WHAT NEEDS TO BE DONE
From the line with "Rendered at 1500 by 1125 pixels." through the line with "Identify the document", repeat the entries verbatim, both end lines included, and add nothing.

DATA TO PROCESS

------------------------

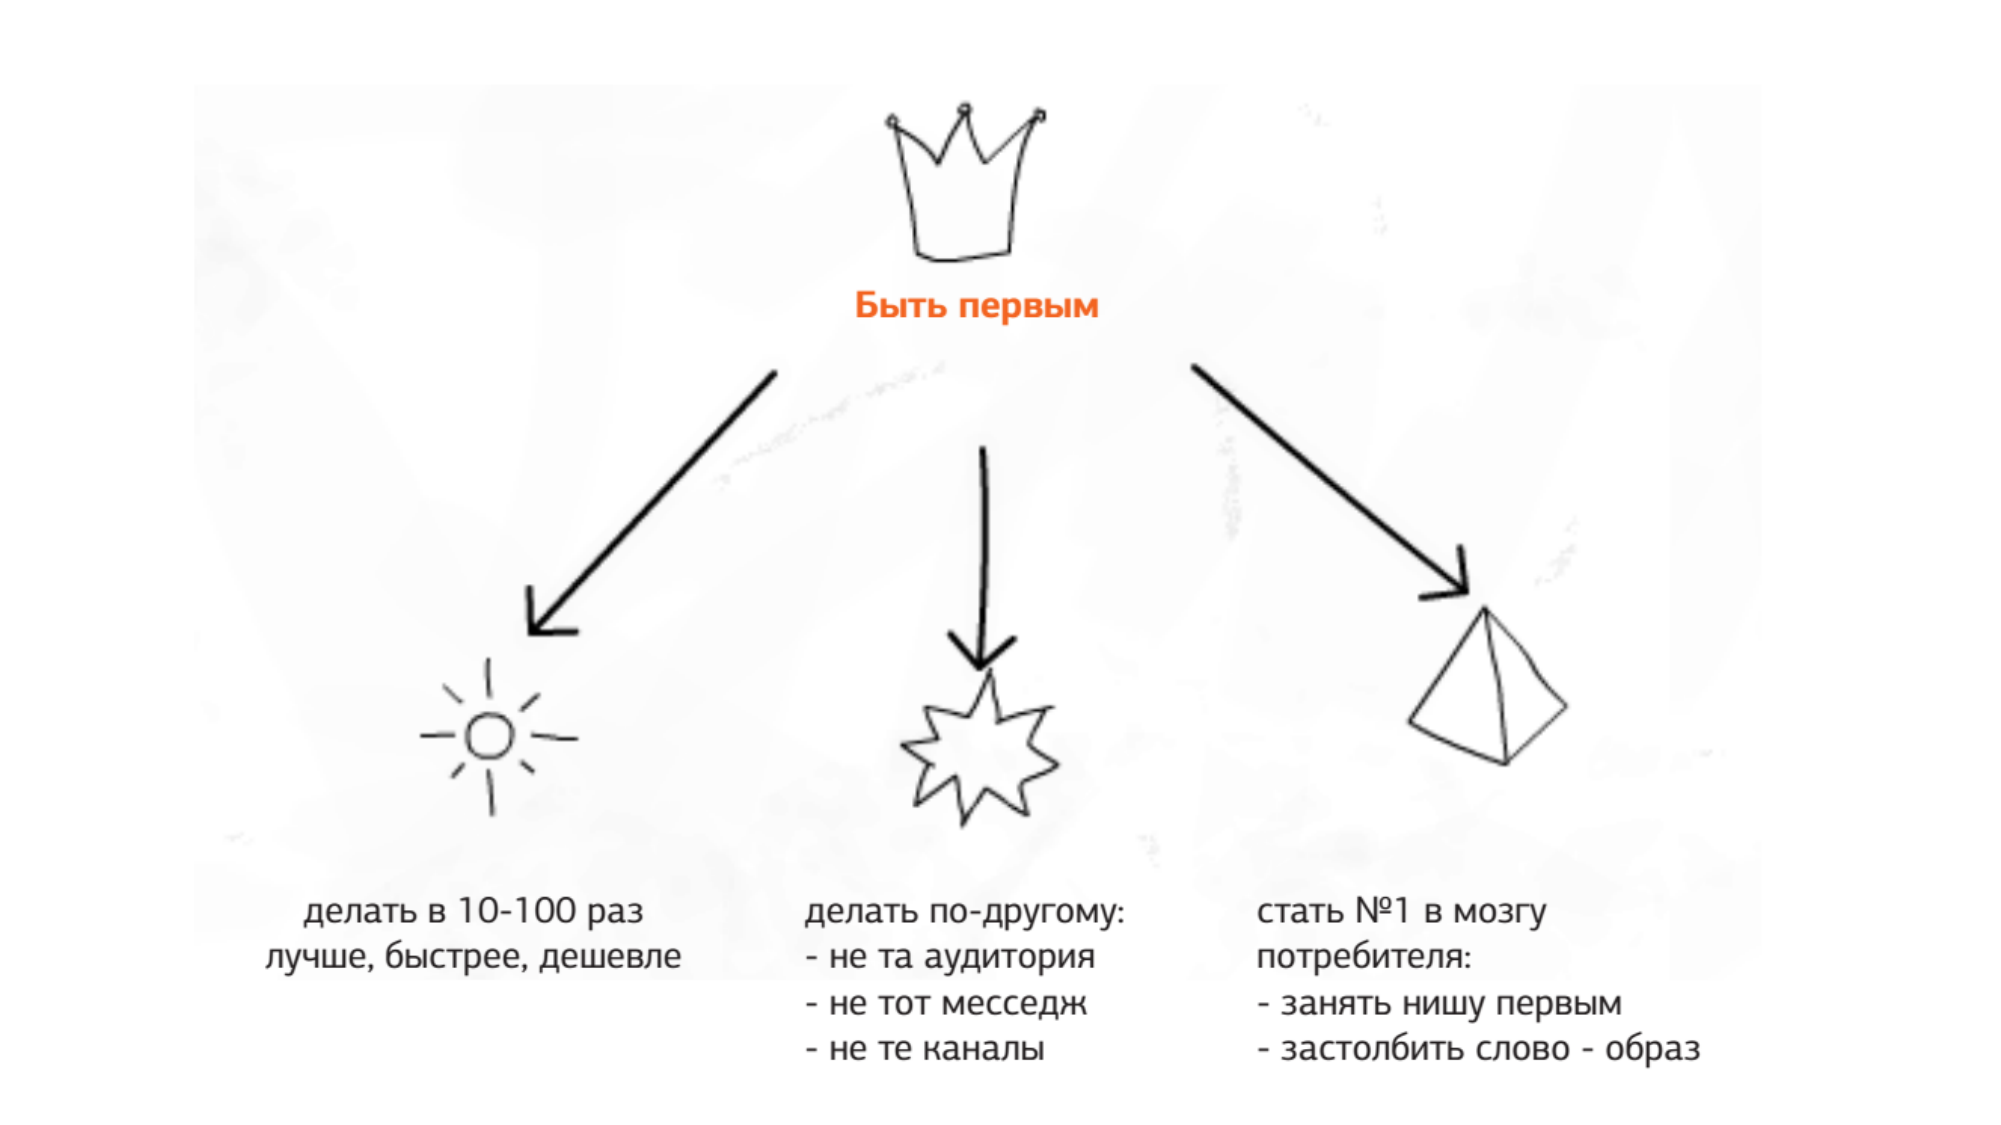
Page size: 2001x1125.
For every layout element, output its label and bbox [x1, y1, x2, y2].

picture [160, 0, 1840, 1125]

------------------------

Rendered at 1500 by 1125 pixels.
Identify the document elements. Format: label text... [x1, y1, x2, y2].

------------------------

ANSWER TO THIS TASK
Rendered at 1500 by 1125 pixels.
Identify the document elements. Format: label text... [x1, y1, x2, y2].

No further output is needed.